New phone app Artory promises to boost Plymouth’s culture circulation

A brand new app promising to be the ‘ultimate guide to Plymouth’s art and culture’ soft-launches next month (December) – and it’s based on i-DAT’s Qualia emotion-measuring technology.

Artory is a free app that leads users to the city’s culture hotspots and then rewards them with exclusive offers. Artory-users will have a chance to earn Art Miles by visiting venues and leaving feedback. These can be exchanged in participating cultural venues all over the city for drinks, discounts and VIP offers.
Artory-users will have a chance to earn Art Miles by visiting venues and leaving feedback. These can be exchanged in participating cultural venues all over the city for drinks, tickets or discounts.
Venues and attractions will be able to fill the app with what’s on listings and events, helping to promote Plymouth’s cultural assets to a connected audience of city residents and visitors.
Art Miles earned in one venue can be used in another venues, thanks to the collaborative approach taken by the organisations involved.

Artory will be available in app stores for both iPhones and Android devices from December 15. The app’s official launch will be in January 2015.

Although what’s on apps are commonplace, the crucial difference with Artory is that it offers visitors incentives for leaving feedback about what they thought about the show, the exhibition, the film or the attraction.

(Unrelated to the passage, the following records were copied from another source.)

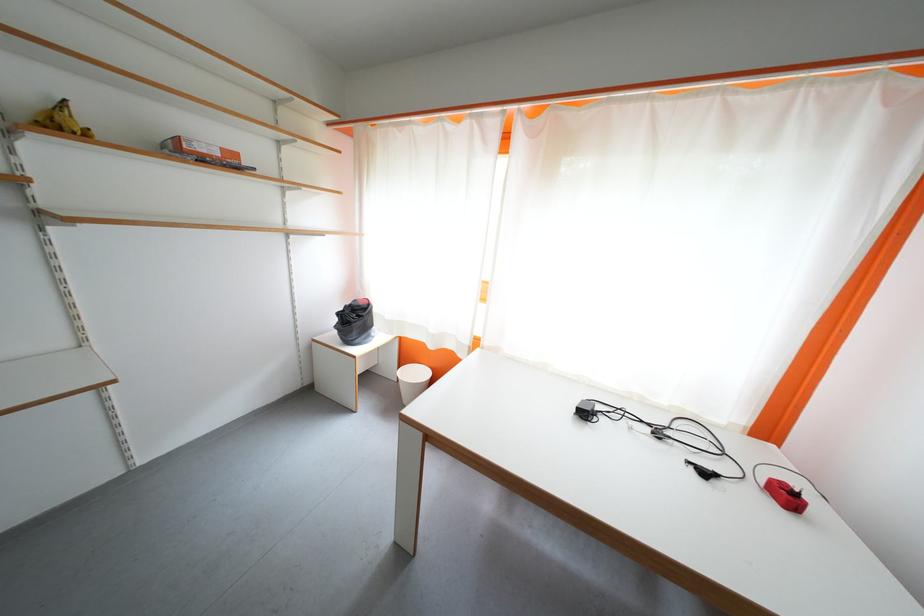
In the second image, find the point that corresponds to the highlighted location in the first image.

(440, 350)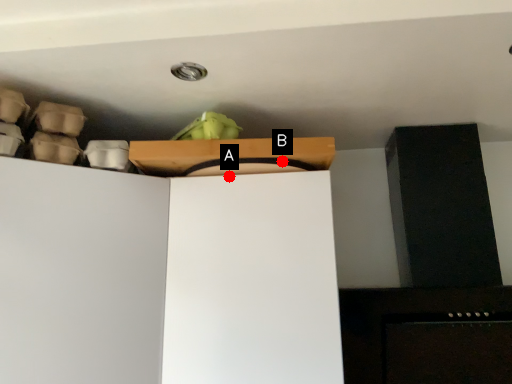
Question: Two points are circled on the image, labeled by A and B beside each circle. Which of the following is the farthest from the observer?

Choices:
 (A) A is further
 (B) B is further

Answer: (A)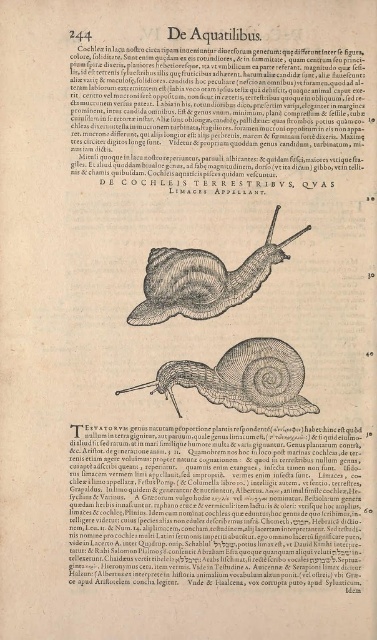
You are a photographer holding a camera. You want to take a picture of the matte black snail at center from a distance of exactly 5 feet. Can you do so without moving the snail?

Yes, because the matte black snail at center and the camera are already 5.00 feet apart, so you can take the picture from that distance without moving the snail.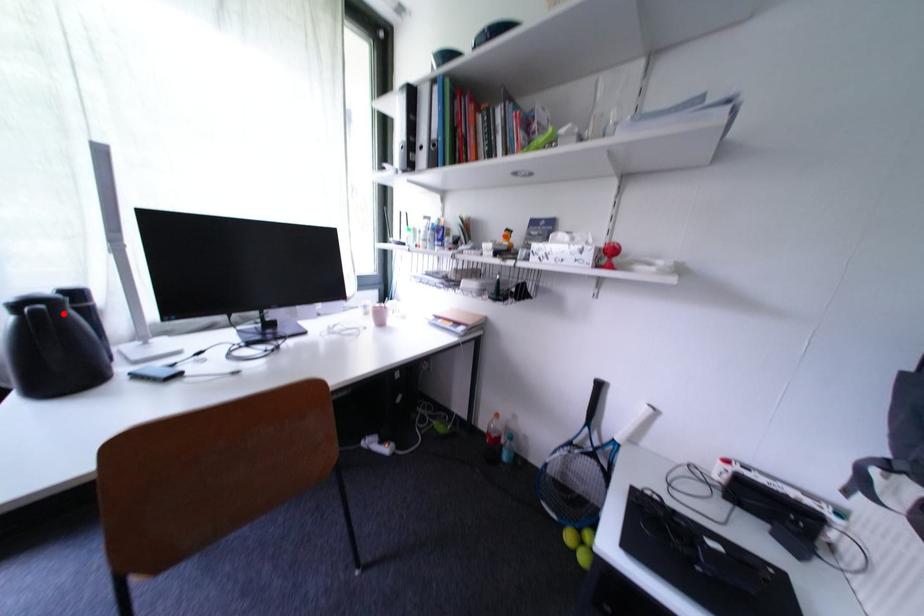
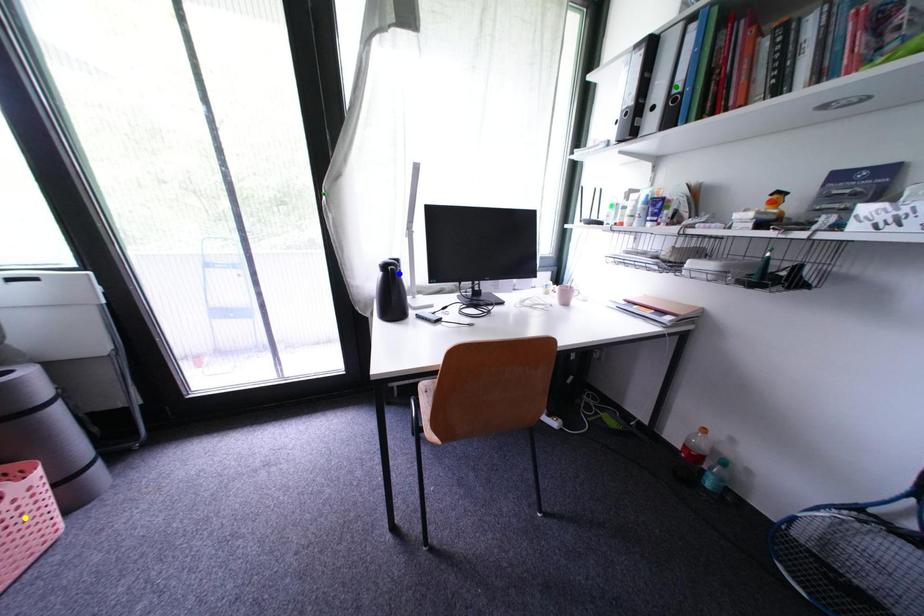
Question: I am providing you with two images of the same scene from different viewpoints. A red point is marked on the first image. You are given multiple points on the second image. Which mark in image 2 goes with the point in image 1?

Choices:
 (A) green point
 (B) blue point
 (C) yellow point

Answer: (B)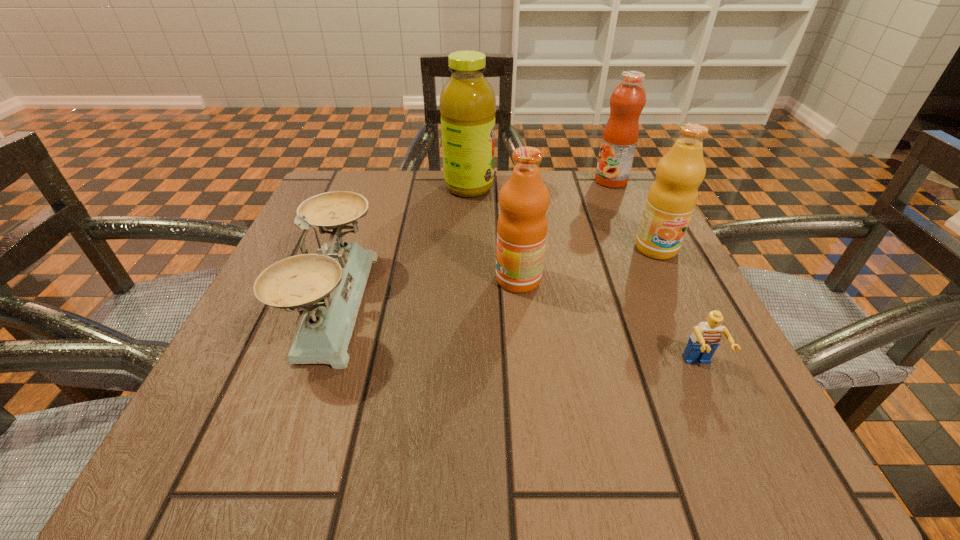
In order to click on the nearest fruit juice in this screenshot , I will do `click(522, 225)`.

This screenshot has width=960, height=540. In order to click on the third farthest fruit juice in this screenshot , I will do `click(671, 200)`.

Where is `scale`? The width and height of the screenshot is (960, 540). scale is located at coordinates (327, 287).

You are a GUI agent. You are given a task and a screenshot of the screen. Output one action in this format:
    pyautogui.click(x=<x>, y=<y>)
    Task: Click on the second shortest object
    This screenshot has width=960, height=540.
    Given the screenshot: What is the action you would take?
    pyautogui.click(x=327, y=287)

Identify the location of Lego. (705, 339).

I want to click on vacant position located on the label side of the nearest fruit juice, so click(344, 279).

Locate an element on the screen. This screenshot has width=960, height=540. vacant region located on the label side of the nearest fruit juice is located at coordinates (293, 279).

Locate an element on the screen. free space located on the label side of the nearest fruit juice is located at coordinates (276, 279).

Where is `vacant space situated on the front label of the second nearest fruit juice`? This screenshot has width=960, height=540. vacant space situated on the front label of the second nearest fruit juice is located at coordinates (749, 435).

The height and width of the screenshot is (540, 960). I want to click on vacant area situated 0.380m on the front-facing side of the fifth tallest object, so click(x=598, y=303).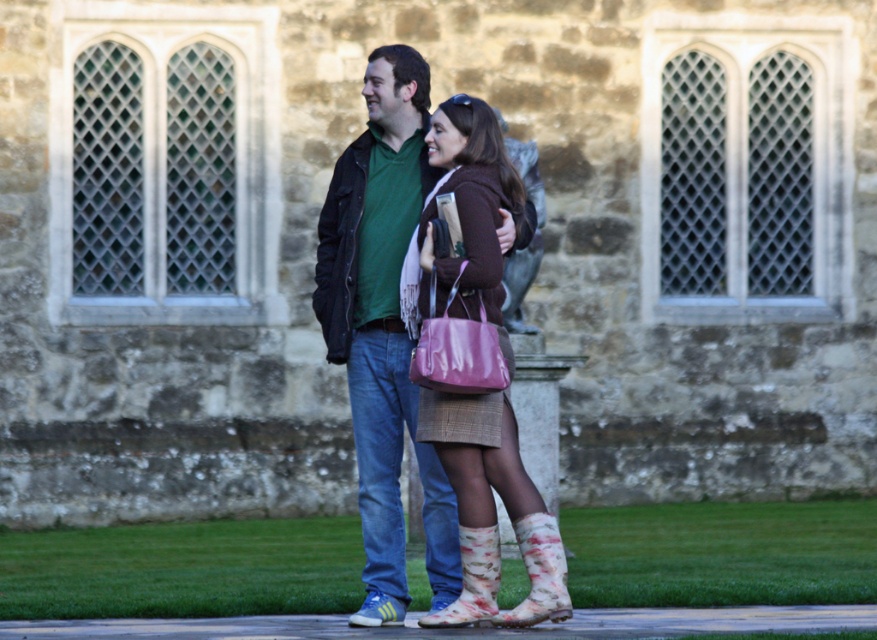
Question: Does matte green shirt at center appear under matte pink purse at center?

Choices:
 (A) yes
 (B) no

Answer: (B)

Question: Does floral fabric boot at lower center have a smaller size compared to floral rubber boot at lower center?

Choices:
 (A) yes
 (B) no

Answer: (B)

Question: Which object appears closest to the camera in this image?

Choices:
 (A) floral rubber boot at lower center
 (B) matte pink purse at center
 (C) floral fabric boot at lower center
 (D) matte green shirt at center

Answer: (C)

Question: Among these objects, which one is nearest to the camera?

Choices:
 (A) floral fabric boot at lower center
 (B) matte green shirt at center

Answer: (A)

Question: Among these points, which one is farthest from the camera?

Choices:
 (A) (469, 584)
 (B) (379, 49)
 (C) (567, 570)

Answer: (B)

Question: Considering the relative positions of floral fabric boot at lower center and floral rubber boot at lower center in the image provided, where is floral fabric boot at lower center located with respect to floral rubber boot at lower center?

Choices:
 (A) below
 (B) above

Answer: (B)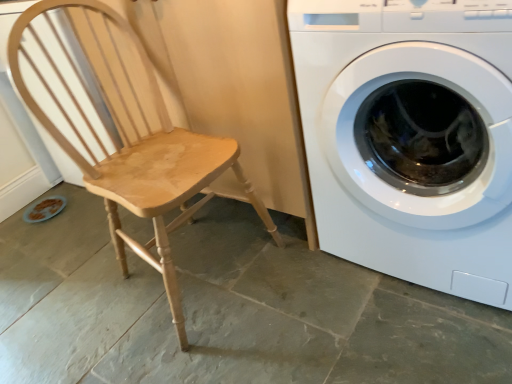
Question: Can we say light wood chair at left lies outside white glossy washing machine at right?

Choices:
 (A) no
 (B) yes

Answer: (B)

Question: Would you say white glossy washing machine at right is part of light wood chair at left's contents?

Choices:
 (A) no
 (B) yes

Answer: (A)

Question: From the image's perspective, is light wood chair at left beneath white glossy washing machine at right?

Choices:
 (A) no
 (B) yes

Answer: (B)

Question: Can you confirm if light wood chair at left is smaller than white glossy washing machine at right?

Choices:
 (A) no
 (B) yes

Answer: (B)

Question: Is light wood chair at left far away from white glossy washing machine at right?

Choices:
 (A) no
 (B) yes

Answer: (A)

Question: Considering the relative sizes of light wood chair at left and white glossy washing machine at right in the image provided, is light wood chair at left bigger than white glossy washing machine at right?

Choices:
 (A) no
 (B) yes

Answer: (A)

Question: Are white glossy washing machine at right and light wood chair at left beside each other?

Choices:
 (A) yes
 (B) no

Answer: (B)

Question: Considering the relative sizes of white glossy washing machine at right and light wood chair at left in the image provided, is white glossy washing machine at right wider than light wood chair at left?

Choices:
 (A) no
 (B) yes

Answer: (B)

Question: Does white glossy washing machine at right have a lesser height compared to light wood chair at left?

Choices:
 (A) no
 (B) yes

Answer: (B)

Question: Considering the relative sizes of white glossy washing machine at right and light wood chair at left in the image provided, is white glossy washing machine at right bigger than light wood chair at left?

Choices:
 (A) no
 (B) yes

Answer: (B)

Question: Is white glossy washing machine at right not inside light wood chair at left?

Choices:
 (A) no
 (B) yes

Answer: (B)

Question: Could you tell me if white glossy washing machine at right is turned towards light wood chair at left?

Choices:
 (A) yes
 (B) no

Answer: (B)

Question: In the image, is light wood chair at left positioned in front of or behind white glossy washing machine at right?

Choices:
 (A) front
 (B) behind

Answer: (B)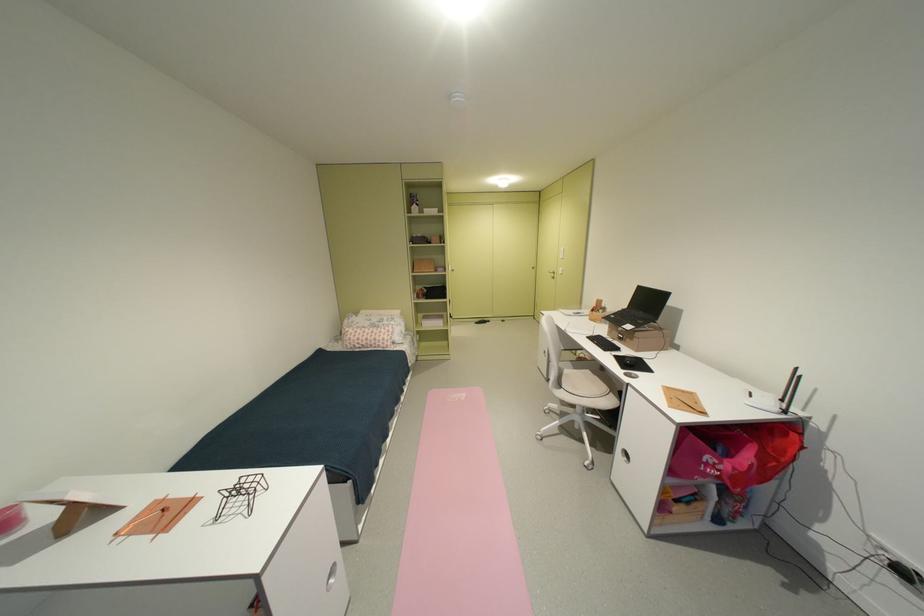
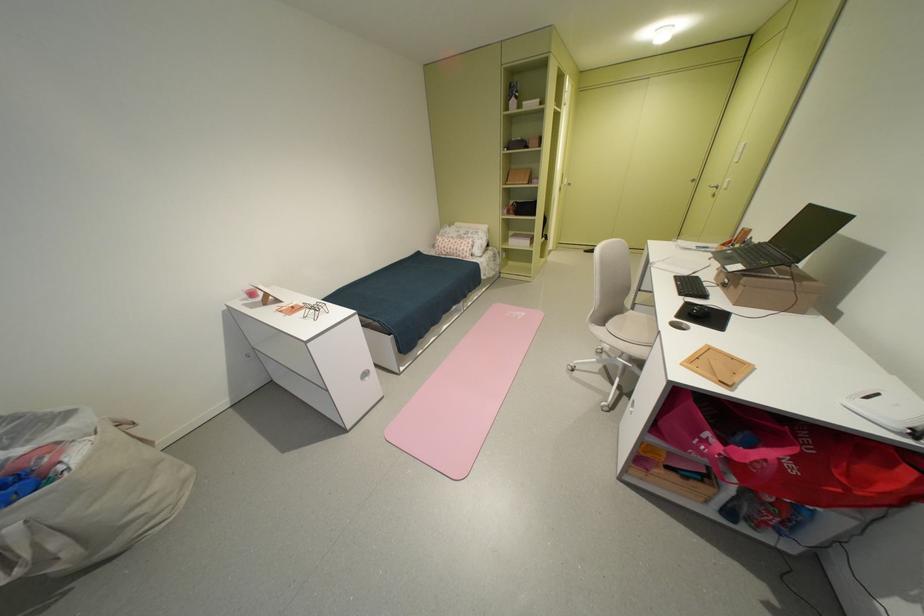
The point at (693, 392) is marked in the first image. Where is the corresponding point in the second image?

(743, 360)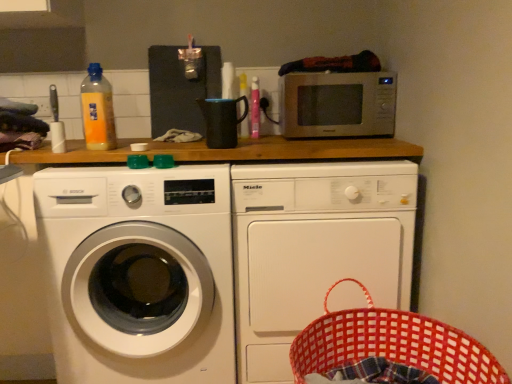
The width and height of the screenshot is (512, 384). I want to click on free space in front of yellow translucent bottle at upper left, which ranks as the 2th bottle in back-to-front order, so click(90, 166).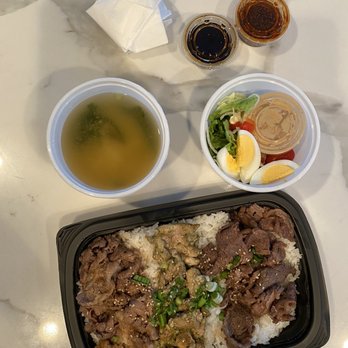
You are a GUI agent. You are given a task and a screenshot of the screen. Output one action in this format:
    pyautogui.click(x=<x>, y=<y>)
    Task: Click on the napkin
    
    Given the screenshot: What is the action you would take?
    pyautogui.click(x=132, y=20)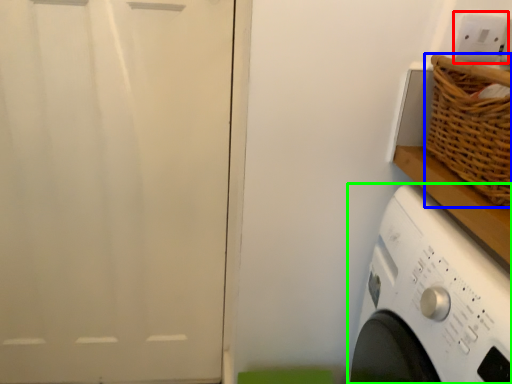
Question: Which is farther away from electric outlet (highlighted by a red box)? basket (highlighted by a blue box) or washing machine (highlighted by a green box)?

Choices:
 (A) basket
 (B) washing machine

Answer: (B)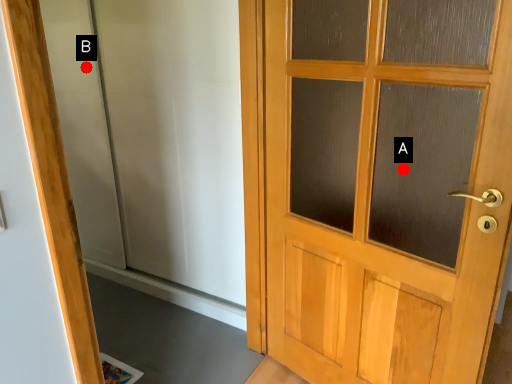
Question: Two points are circled on the image, labeled by A and B beside each circle. Which point is closer to the camera?

Choices:
 (A) A is closer
 (B) B is closer

Answer: (A)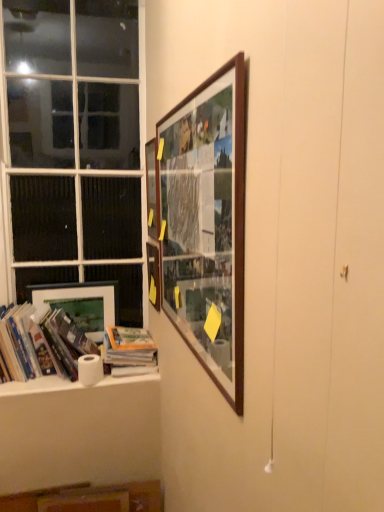
Locate an element on the screen. The height and width of the screenshot is (512, 384). vacant area that lies to the right of white matte toilet paper at lower left is located at coordinates (123, 377).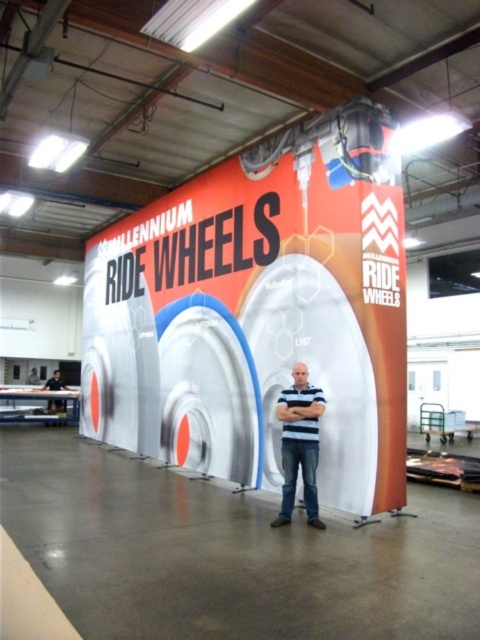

This is because Artory is based on the ‘analytics engine’ Qualia, developed by i-DAT at Plymouth University, University of Warwick and Cheltenham Festivals 2013. This mood-measuring technology makes it easy for app-users to record their feelings and emotions about the art and culture they’ve just viewed.

This is a huge step forward from the usual feedback forms that present culture fans with paperwork just after they’ve experienced a show or a performance.

Evaluating audience feedback is a vital task for culture organisations, giving them important information that can support funding applications or direct future programming. So by making that data-collection easy, fun and tangibly rewarding, Artory helps both the city’s culture attractions and its visitors.
The app’s launch marks the culmination of a year of work for arts organisations working together to boost local culture, despite Plymouth’s unsuccessful bid to be City of Culture 2017.

This city-wide initiative has been led, designed and produced by i-DAT and Barbican-based Plymouth Arts Centre (in conjunction with Elixel and the Plymouth Culture Guide Group: Theatre Royal, Barbican Theatre, Plymouth City Museum and Gallery, The Gallery Plymouth College of Art, Peninsula Arts Plymouth University, KARST, Ocean Studios, Take a Part, Effervescent, Plymouth Dance, Plymouth Culture Board).

The app is funded by i-DAT, Plymouth Arts Centre, Destination Plymouth, Plymouth City Council and Plymouth Culture Board.

The software behind Artory is open-source, meaning that once it has been piloted in Plymouth, it will be available for use by other cities to promote their cultural activity.

Venues participating at present include Theatre Royal, Plymouth City Museum and Art Gallery, Ocean Studios, Peninsula Arts at Plymouth University, Barbican Theatre, KARST, The Gallery at Plymouth College of Art, Take a Part, and Plymouth Dance.